Slow the planet down... what? again?
You're too young to remember it but way back, about 50 years ago, near the beginning of the 21st century, we accidentally ripped hours out of each day, and nearly wrecked the planet doing it.
Back then we were trying to figure things out. We built this enormous machine in Switzerland, an enormous magnetic tunnel which looped back on itself to form an perfect circle. We used it to smash atoms together at speeds just shy of the speed of light. Then we studied the collisions to learn what those atoms were made of. We were looking for one particular part called a boson. That was the part which hooked each atom into the underlying fabric of reality, giving the atom weight and mass. We weren't sure it really existed or that reality was really like a fabric, but we kept searching; enhancing the machine with each successive experiment.
It was only a matter of time, till we found one. It was on the 9th of May in 2015, and nobody who survived will ever forget that day. For what nobody had expected, was that first liberated boson might lodge itself in the space-time fabric, creating a fixed motionless point in all three dimensions.

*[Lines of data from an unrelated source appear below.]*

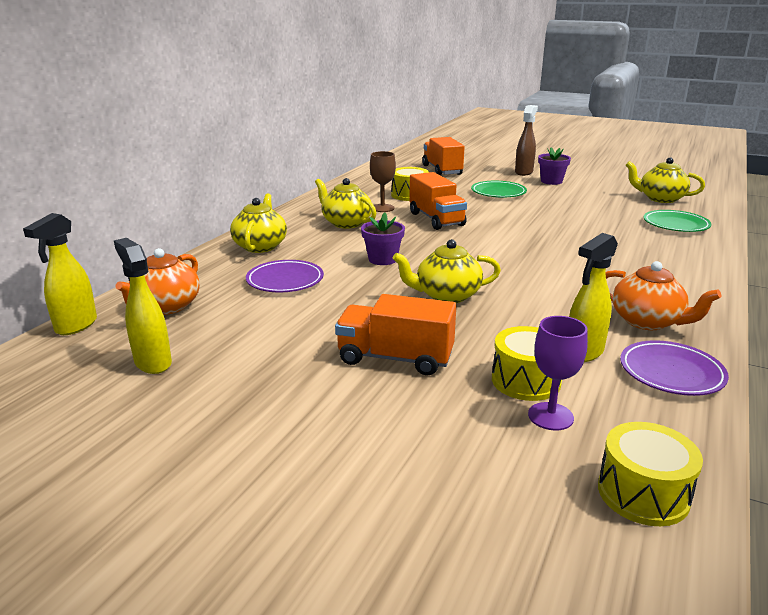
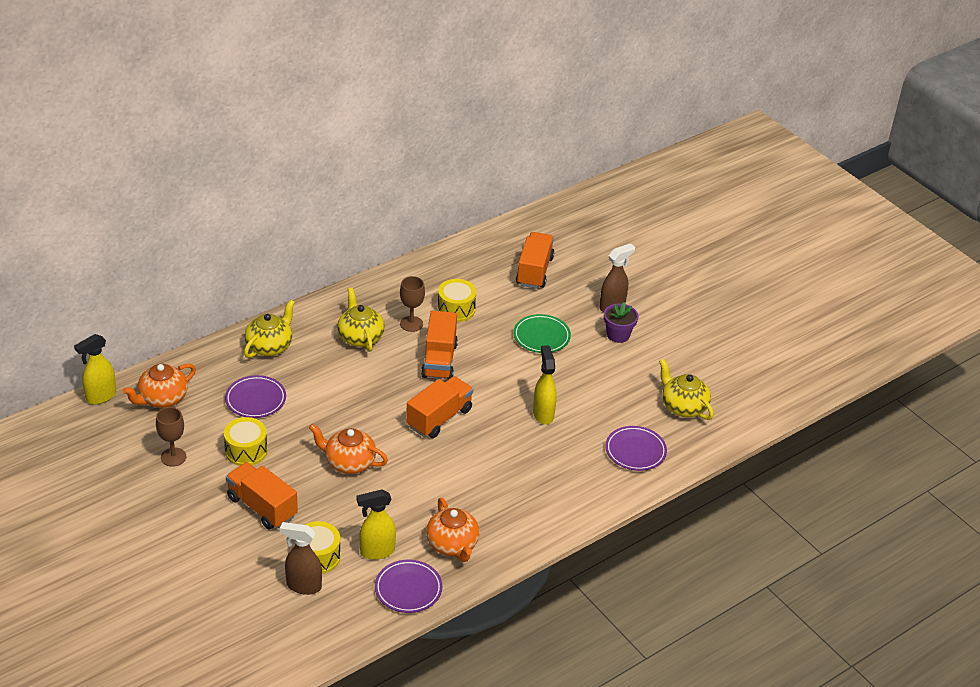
camera: 25 degrees right, 15 degrees up
yellow spray bottle [114,238,172,374] -> yellow spray bottle moved to [533,345,557,425]
purple flower pot [361,212,405,265] -> none
yellow teapot [393,239,501,303] -> orange teapot [309,424,388,474]
purple goblet [528,316,588,430] -> brown spray bottle [280,522,322,595]
yellow drum [598,422,703,526] -> yellow drum moved to [224,417,268,466]
green plate [643,210,711,232] -> purple plate [605,426,667,471]
none -> brown goblet [156,407,186,467]
none -> orange truck [406,376,473,438]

Up until then, everything in the universe had been sliding along the frictionless fabric of reality, spinning around themselves and each other in beautifully interrelated orbits. Then, for one fraction of one millisecond, a fraction of one swedish atom got stuck, and the entire mass and momentum of the planet pivoted violently around that point.
The boson disintegrated under the strain, charring a third of the planet as it unbecame. It happened in the nick of time. If that little particle had lasted any longer, we would probably have lost our orbital momentum. The perfect balance of speed and weight, which keeps us from falling into the sun, was barely preserved.
The planet lost alot of its spin in that moment... and a lot of buildings, and cars, and people, and just about everything else that wasn't strapped down. Its oceans washed over the mountains and down into the plains.
It was a cosmically bad day, and the last 24 hour day that our planet will ever know.
Now our light times are nearly a week long, but then again, so are our nights.